Le Temps - 09.01.2015
De l'utilité du temps passé à la machine à café ou entre deux portes
A part quelques irrécupérables stakhanovistes*, il en reste quelques-uns, nous consacrons tous une partie de notre temps de travail en relations informelles avec les uns et les autres où nous ne travaillons pas concrètement. Une étude menée récemment par un institut de sondage (Online Opinions) révélait que les Britanniques passent en moyenne 24 minutes par jour en pauses diverses, ce qui représenterait 188 jours dans une carrière à proximité d’un distributeur de boissons ou entre deux portes ! A l’heure de la recherche effrénée de la productivité maximale pour garantir notre compétitivité, est-il toujours possible de rémunérer une collaboratrice ou un collaborateur qui passe du temps à la machine à café ?
Effectivement, sans parler de l’effet positif de la pause comme temps de repos, ces moments d’échanges informels sont nécessaires à la bonne gestion de l’organisation, car ils permettent de gérer ou de réguler de nombreuses choses qui ne pourraient l’être que difficilement avec les moyens de communication standard comme l’email ou le téléphone.
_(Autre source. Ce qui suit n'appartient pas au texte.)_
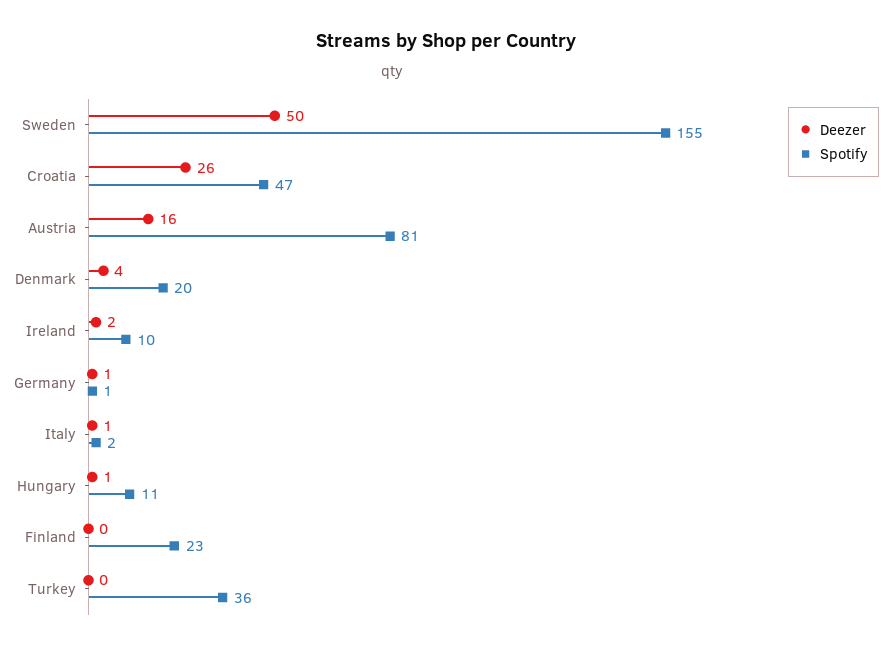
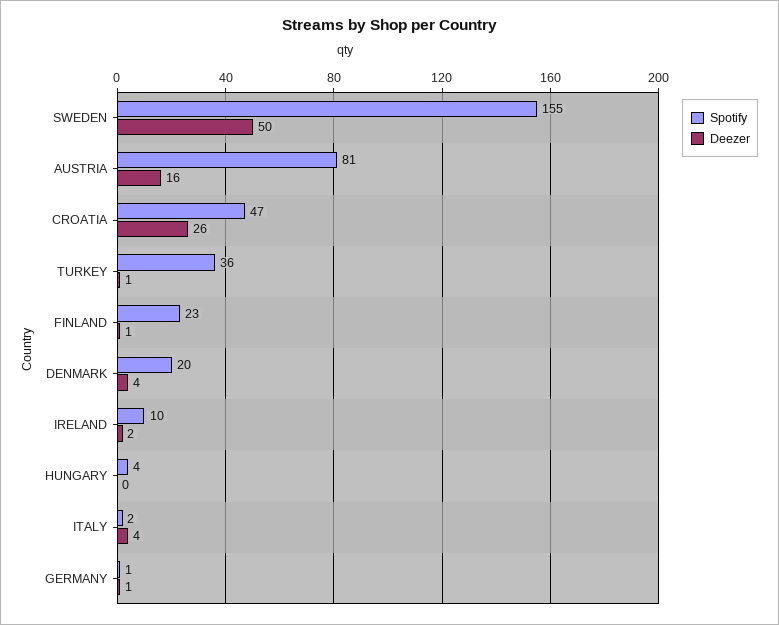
  {
    "Deezer": {
      "Sweden": 50,
      "Croatia": 26,
      "Austria": 16,
      "Denmark": 4,
      "Ireland": 2,
      "Germany": 1,
-     "Italy": 1,
+     "Italy": 4,
-     "Hungary": 1,
+     "Hungary": 0,
-     "Finland": 0,
+     "Finland": 1,
-     "Turkey": 0
+     "Turkey": 1
    },
    "Spotify": {
      "Sweden": 155,
      "Croatia": 47,
      "Austria": 81,
      "Denmark": 20,
      "Ireland": 10,
      "Germany": 1,
      "Italy": 2,
-     "Hungary": 11,
+     "Hungary": 4,
      "Finland": 23,
      "Turkey": 36
    }
  }

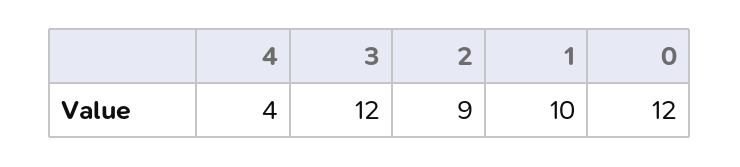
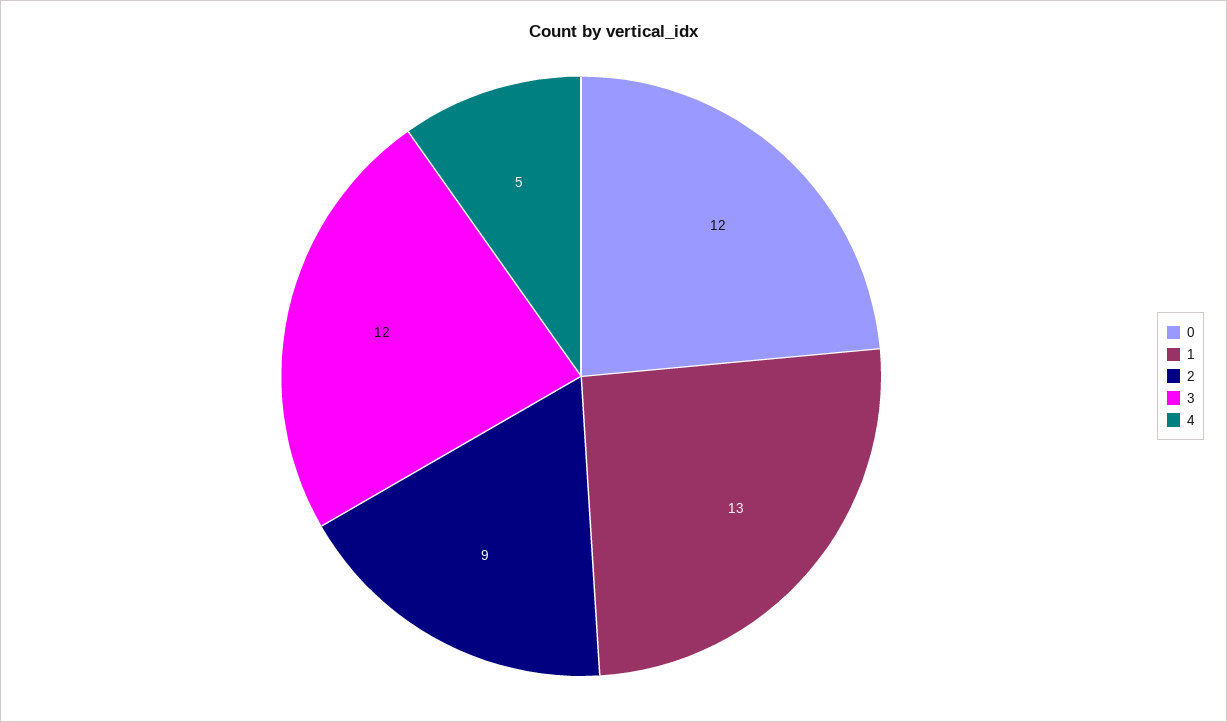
  {
-   "4": 4,
+   "4": 5,
    "3": 12,
    "2": 9,
-   "1": 10,
+   "1": 13,
    "0": 12
  }

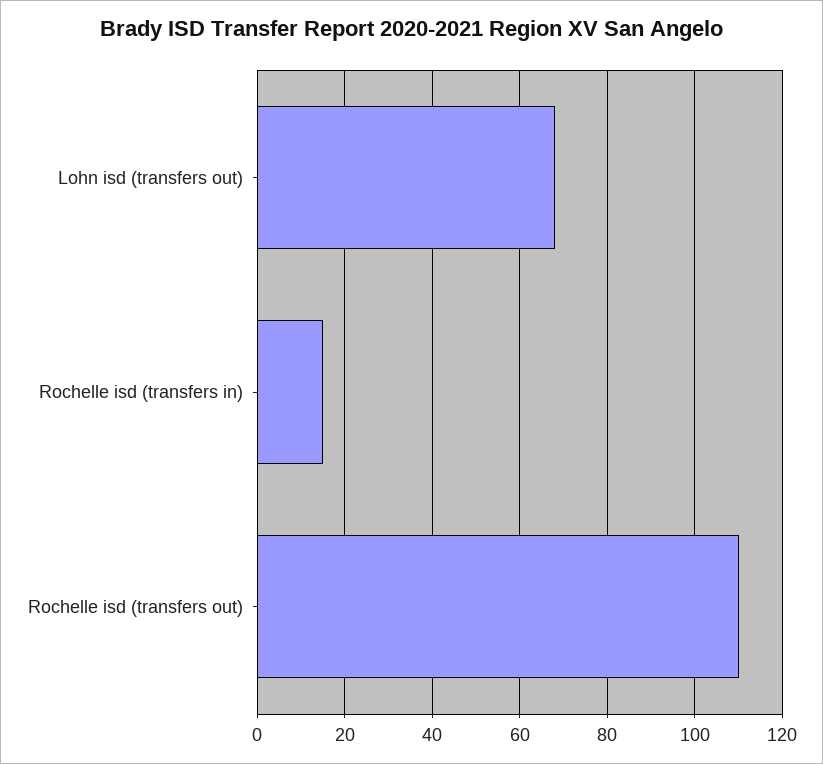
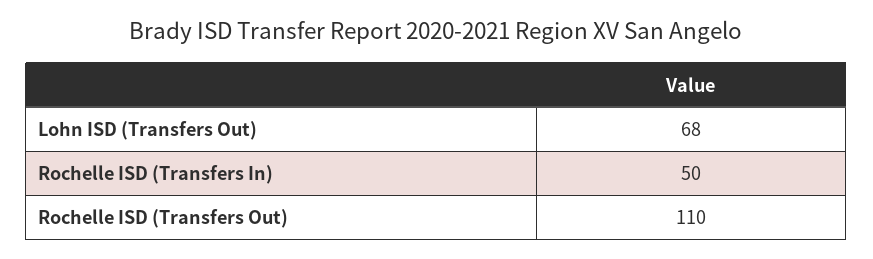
  {
    "Lohn isd (transfers out)": 68,
-   "Rochelle isd (transfers in)": 15,
+   "Rochelle isd (transfers in)": 50,
    "Rochelle isd (transfers out)": 110
  }

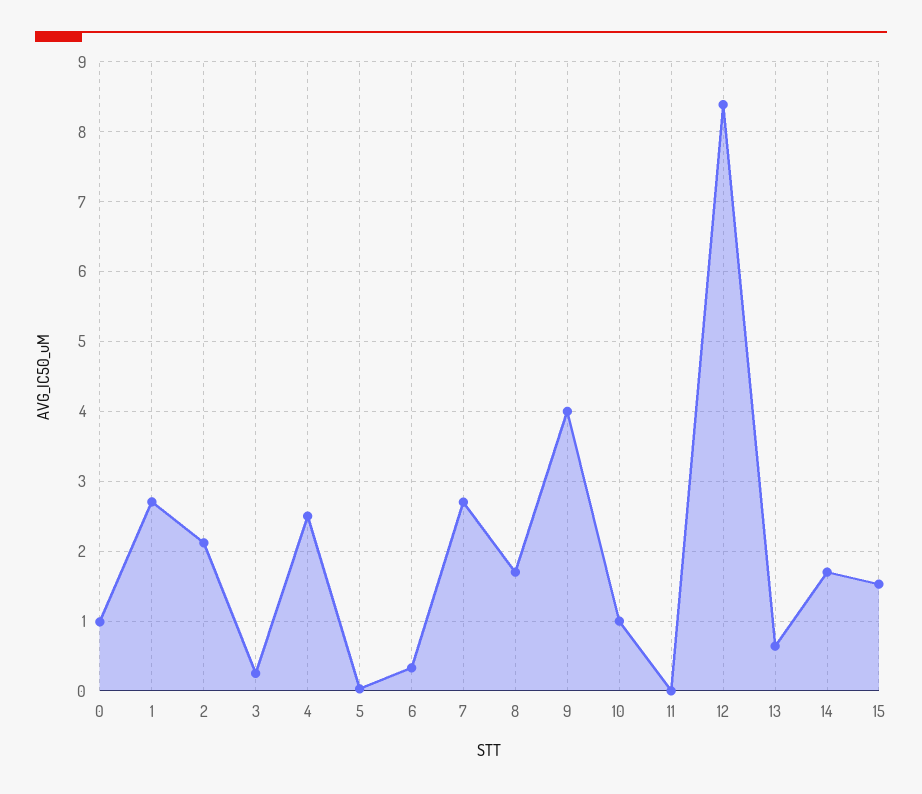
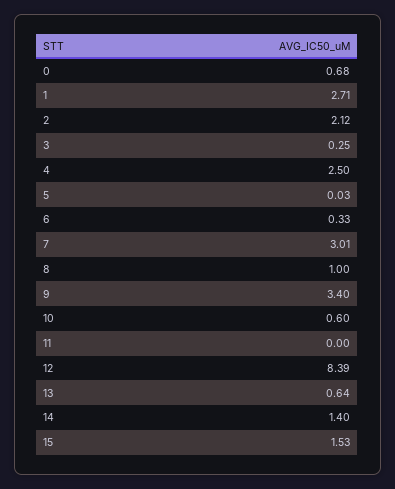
  {
-   "0": 1,
+   "0": 0.68,
    "1": 2.71,
    "2": 2.12,
    "3": 0.25,
    "4": 2.5,
    "5": 0.03,
    "6": 0.33,
-   "7": 2.7,
+   "7": 3.01,
-   "8": 1.7,
+   "8": 1,
-   "9": 4,
+   "9": 3.4,
-   "10": 1,
+   "10": 0.6,
    "11": 0,
    "12": 8.39,
    "13": 0.64,
-   "14": 1.7,
+   "14": 1.4,
    "15": 1.53
  }

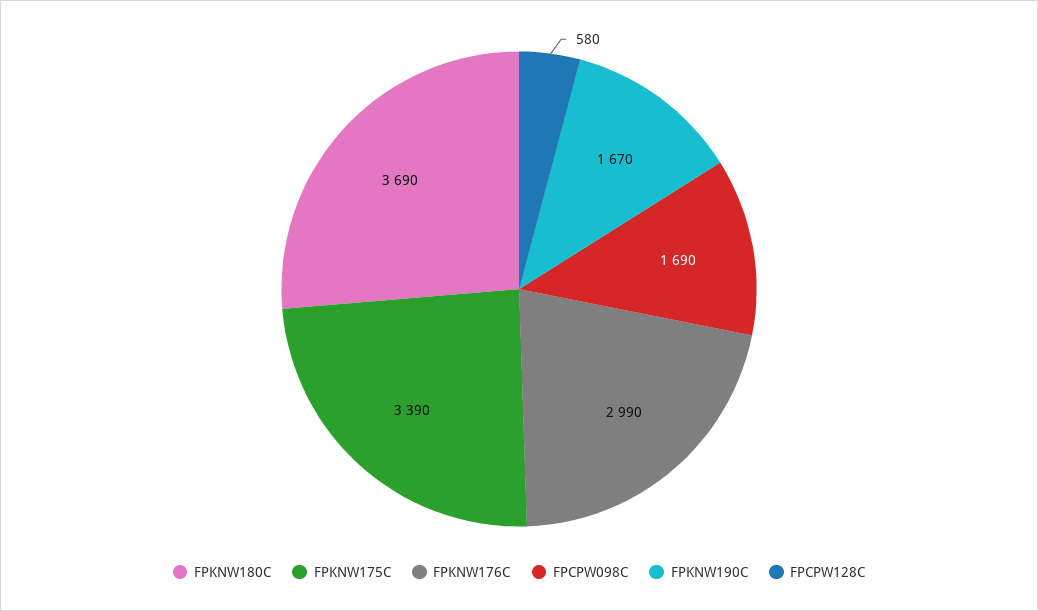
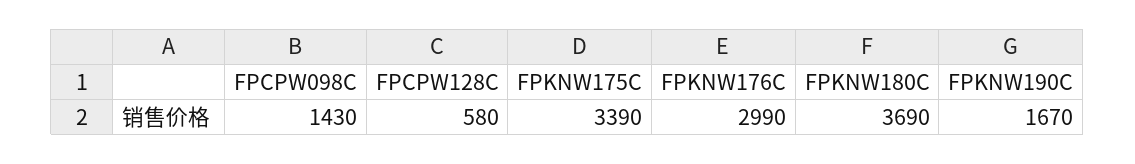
  {
    "FPKNW180C": 3690,
    "FPKNW175C": 3390,
    "FPKNW176C": 2990,
-   "FPCPW098C": 1690,
+   "FPCPW098C": 1430,
    "FPKNW190C": 1670,
    "FPCPW128C": 580
  }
Une autre étude, française celle-ci (Instituts LH2 et Market Vision pour Nespresso en 2009), révèle même que ces pauses permettent d’augmenter la productivité des salariés, car elles sont un outil de cohésion indispensable pour souder les équipes et qu’elles offrent un excellent moyen d’apaiser les tensions.
Autre exemple : quelle meilleure stratégie que d’aller prendre un café en rentrant de vacances pour savoir ce qui s’est réellement passé depuis votre départ ? C’est le biais le plus efficace pour prendre conscience de ce qui est devenu important ou de ce qui ne l’est plus, de connaître les orientations du management ou des changements à venir ; toutes sortes d’éléments que vous ne trouverez pas dans une note de service. Ces échanges-là ont également l’avantage de vous offrir de l’information de qualité, plus complète, argumentée, critiquée. Charge à vous ensuite de vous faire votre propre idée. Ces pauses permettent également de poser des questions qu’il serait difficile d’amener de façon formelle. Bien maîtrisés, ces moments improvisés peuvent être aussi d’une redoutable efficacité pour un manager qui souhaite prendre le pouls de son organisation ou faire passer ses idées. C’est toujours aussi à la machine à café que se vit la culture d’entreprise et que se crée du lien.
Evidemment, ces espaces de liberté doivent être gérés si l’on veut garder intactes son image et sa crédibilité. Si vous y passez trop de temps, on pensera que vous êtes sous-occupé ou indolent. Par ailleurs, ce n’est pas non plus l’endroit pour y raconter sa vie et ses problèmes privés. Car tout ce qui se dit de manière informelle, et même sous le sceau du secret, sera tôt ou tard largement communiqué dans l’organisation, surtout si c’est croustillant !
*célèbre mineur soviétique à la production extraordinaire, rendu emblématique par Joseph Staline en 1935.